PROBLEM DETAILS: All of the entries below are to be retyped exactly.

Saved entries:
______

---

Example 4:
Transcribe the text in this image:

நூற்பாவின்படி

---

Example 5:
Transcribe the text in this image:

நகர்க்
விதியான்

______

ANSWER BOX:
---

Example 4:
Transcribe the text in this image:

நூற்பாவின்படி

---

Example 5:
Transcribe the text in this image:

நகர்க்
விதியான்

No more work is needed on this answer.